The Transfer Function That Looked Like Modern Art

The transfer function measurement was displayed on the screen. The magnitude trace jagged wildly between +20 dB and -30 dB with no discernible pattern. The phase trace was a blizzard of random angles. The coherence was below 0.2 across the entire frequency range. It looked like someone had given a seismograph to a caffeinated squirrel.

The client leaned in. 'So what does that tell you about the room?' It told me nothing about the room. It told me everything about the measurement setup.

Coherence below 0.2 means the output signal has almost no linear relationship to the input signal. There are three common causes: the noise floor is higher than the signal, the measurement system isn't connected to the right source, or something is fundamentally broken. In this case, it was option two. The measurement software was sending pink noise to output channel 1. The PA was connected to output channel 2. The measurement microphone was faithfully capturing ambient noise — HVAC, traffic, a bird outside the window — and the software was faithfully computing the transfer function between pink noise that the room never heard and ambient noise that had nothing to do with the pink noise.
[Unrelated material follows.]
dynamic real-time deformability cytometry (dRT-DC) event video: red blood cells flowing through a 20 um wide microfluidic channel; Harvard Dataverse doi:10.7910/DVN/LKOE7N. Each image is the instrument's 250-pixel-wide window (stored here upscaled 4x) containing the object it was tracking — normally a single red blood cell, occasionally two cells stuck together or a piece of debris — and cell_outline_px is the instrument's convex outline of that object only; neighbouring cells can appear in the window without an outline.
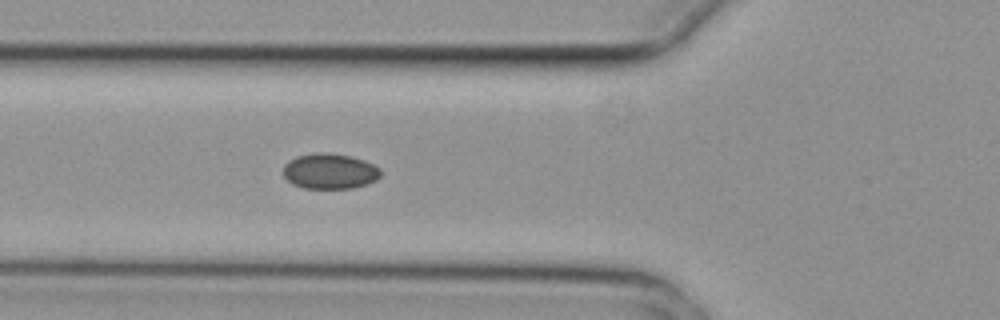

We connected the PA to the correct output. The transfer function resolved into a clean curve with coherence above 0.9 from 100 Hz to 16 kHz. The room was actually quite good. We had been measuring the relationship between noise and nothing for fifteen minutes.

The Moral: If your transfer function looks like modern art, check your routing first. SonaVyx's coherence display immediately flags low-coherence measurements — coherence below 0.5 means your data is noise, not signal. Fix the measurement before interpreting the results.